- [AUFGABE 1]:
Welchen Vorteil hat die Aufführung im Cabaret Voltaire laut Lichtenstern im Auszug? Geben Sie auch den Grund an, den sie dafür nennt.
- [AUFGABE 2]:
Nach welcher Zeit war die Feier zum DVD-Release laut dem Auszug ausverkauft?
- [AUFGABE 3]:
Schreiben Sie den Abschnitt des Auszugs zwischen „Mit dem Label“ und „Stunden ausverkauft. Überrascht?“ wortgetreu ab, beide Stellen eingeschlossen.

- [AUSGEWÄHLTER AUSZUG]:
┏━━

Mit dem Label «Glory Hazel» steigen Sandra Lichtenstern und Sabine Fischer ins Pornobusiness ein. Ihr erster Film hat morgen in Zürich Premiere
Die Feier zum DVD-Release im Cabaret Voltaire war nach drei Stunden ausverkauft. Überrascht?
Sandra Lichtenstern: Wir haben recht früh gemerkt, dass die Sache hohe Wellen schlägt. Die Pressearbeit hat sich fast wie von alleine erledigt.
Sabine Fischer: Auch wenn Provokation nicht unsere Motivation war: Wenn du ein grosses Echo mit wenig Aufwand erzielen willst, mach etwas mit Porno.
… und mit dem Cabaret Voltaire.
Lichtenstern: Genau. Wobei wir hier vor allem den Vorteil geniessen, dass wir im Cabaret Voltaire ernster genommen werden, als wenn wir die Aufführung im Sexkino gemacht hätten. Schliesslich wollen wir mit unserer Arbeit neue Zielgruppen erreichen.
«Glory Hazel» ist also eine ernste Sache?

┗━━

- [VORLIEGENDE EINTRÄGE]:

┏━━

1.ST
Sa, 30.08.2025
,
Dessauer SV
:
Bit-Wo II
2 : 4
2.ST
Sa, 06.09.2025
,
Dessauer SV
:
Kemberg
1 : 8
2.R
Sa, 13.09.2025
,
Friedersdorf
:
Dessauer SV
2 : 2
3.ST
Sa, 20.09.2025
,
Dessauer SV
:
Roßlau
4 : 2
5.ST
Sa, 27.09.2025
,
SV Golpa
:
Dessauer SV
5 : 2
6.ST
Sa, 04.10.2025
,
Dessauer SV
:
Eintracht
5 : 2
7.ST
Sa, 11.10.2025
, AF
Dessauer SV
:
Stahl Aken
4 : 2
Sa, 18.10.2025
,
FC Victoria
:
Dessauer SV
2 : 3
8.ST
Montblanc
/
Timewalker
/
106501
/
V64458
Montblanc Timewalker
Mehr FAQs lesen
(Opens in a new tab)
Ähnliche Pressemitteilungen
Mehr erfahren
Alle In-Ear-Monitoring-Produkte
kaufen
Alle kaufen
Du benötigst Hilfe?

┗━━
┏━━

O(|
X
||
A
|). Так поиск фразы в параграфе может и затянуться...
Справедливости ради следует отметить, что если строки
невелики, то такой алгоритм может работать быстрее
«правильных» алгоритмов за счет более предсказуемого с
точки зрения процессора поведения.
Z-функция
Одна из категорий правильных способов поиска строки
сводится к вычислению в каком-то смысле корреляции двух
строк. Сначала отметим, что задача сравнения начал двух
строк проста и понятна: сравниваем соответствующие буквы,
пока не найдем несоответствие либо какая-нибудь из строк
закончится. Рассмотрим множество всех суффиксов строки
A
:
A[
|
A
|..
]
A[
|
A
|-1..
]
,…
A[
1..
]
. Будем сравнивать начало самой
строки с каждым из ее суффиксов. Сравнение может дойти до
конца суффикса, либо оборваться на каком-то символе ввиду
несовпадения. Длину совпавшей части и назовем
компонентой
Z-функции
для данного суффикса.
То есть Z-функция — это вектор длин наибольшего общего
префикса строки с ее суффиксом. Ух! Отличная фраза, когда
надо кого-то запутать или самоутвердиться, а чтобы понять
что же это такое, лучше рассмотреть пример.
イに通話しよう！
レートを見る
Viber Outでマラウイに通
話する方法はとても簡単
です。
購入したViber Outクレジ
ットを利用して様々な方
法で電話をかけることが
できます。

┗━━
┏━━

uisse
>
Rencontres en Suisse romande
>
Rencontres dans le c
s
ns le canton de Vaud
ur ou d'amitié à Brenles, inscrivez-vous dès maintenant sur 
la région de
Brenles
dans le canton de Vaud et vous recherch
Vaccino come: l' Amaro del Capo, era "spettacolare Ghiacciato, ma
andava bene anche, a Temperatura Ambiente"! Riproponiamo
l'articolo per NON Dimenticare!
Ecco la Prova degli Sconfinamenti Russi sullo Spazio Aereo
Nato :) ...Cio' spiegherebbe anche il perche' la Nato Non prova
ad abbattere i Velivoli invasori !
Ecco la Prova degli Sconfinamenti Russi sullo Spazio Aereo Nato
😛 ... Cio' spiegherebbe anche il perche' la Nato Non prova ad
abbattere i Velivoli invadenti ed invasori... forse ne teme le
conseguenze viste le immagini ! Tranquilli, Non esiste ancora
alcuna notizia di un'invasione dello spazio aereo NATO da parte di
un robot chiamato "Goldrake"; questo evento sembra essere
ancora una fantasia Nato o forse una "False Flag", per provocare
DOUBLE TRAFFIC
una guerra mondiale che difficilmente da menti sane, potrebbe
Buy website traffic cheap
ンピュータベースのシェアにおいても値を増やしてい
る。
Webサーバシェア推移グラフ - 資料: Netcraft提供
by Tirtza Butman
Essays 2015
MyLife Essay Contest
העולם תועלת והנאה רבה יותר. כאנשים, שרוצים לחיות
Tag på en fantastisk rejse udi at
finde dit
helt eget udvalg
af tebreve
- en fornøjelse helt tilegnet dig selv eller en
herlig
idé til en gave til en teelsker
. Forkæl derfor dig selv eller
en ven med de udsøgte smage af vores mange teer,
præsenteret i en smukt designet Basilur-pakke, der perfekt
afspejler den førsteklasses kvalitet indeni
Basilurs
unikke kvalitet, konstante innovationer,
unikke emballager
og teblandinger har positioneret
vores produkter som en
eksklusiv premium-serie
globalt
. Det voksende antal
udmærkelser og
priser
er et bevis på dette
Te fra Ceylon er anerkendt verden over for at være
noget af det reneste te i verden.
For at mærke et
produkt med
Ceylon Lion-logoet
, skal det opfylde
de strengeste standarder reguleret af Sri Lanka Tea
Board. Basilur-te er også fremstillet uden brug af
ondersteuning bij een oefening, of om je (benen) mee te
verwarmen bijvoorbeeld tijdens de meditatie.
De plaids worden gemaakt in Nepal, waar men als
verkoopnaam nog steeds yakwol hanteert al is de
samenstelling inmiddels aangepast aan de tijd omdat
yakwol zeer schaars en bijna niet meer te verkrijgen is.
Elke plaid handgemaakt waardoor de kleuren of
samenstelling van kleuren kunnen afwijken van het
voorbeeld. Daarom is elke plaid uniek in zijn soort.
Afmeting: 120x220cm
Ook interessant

┗━━

- [SCHRIFTLICHE LÖSUNG 1]:
Im Cabaret Voltaire werden die beiden ernster genommen, als wenn sie die Aufführung im Sexkino gemacht hätten. Das ist ihnen wichtig, weil sie mit ihrer Arbeit neue Zielgruppen erreichen wollen.

- [SCHRIFTLICHE LÖSUNG 2]:
Nach drei Stunden.

- [SCHRIFTLICHE LÖSUNG 3]:
Mit dem Label «Glory Hazel» steigen Sandra Lichtenstern und Sabine Fischer ins Pornobusiness ein. Ihr erster Film hat morgen in Zürich Premiere
Die Feier zum DVD-Release im Cabaret Voltaire war nach drei Stunden ausverkauft. Überrascht?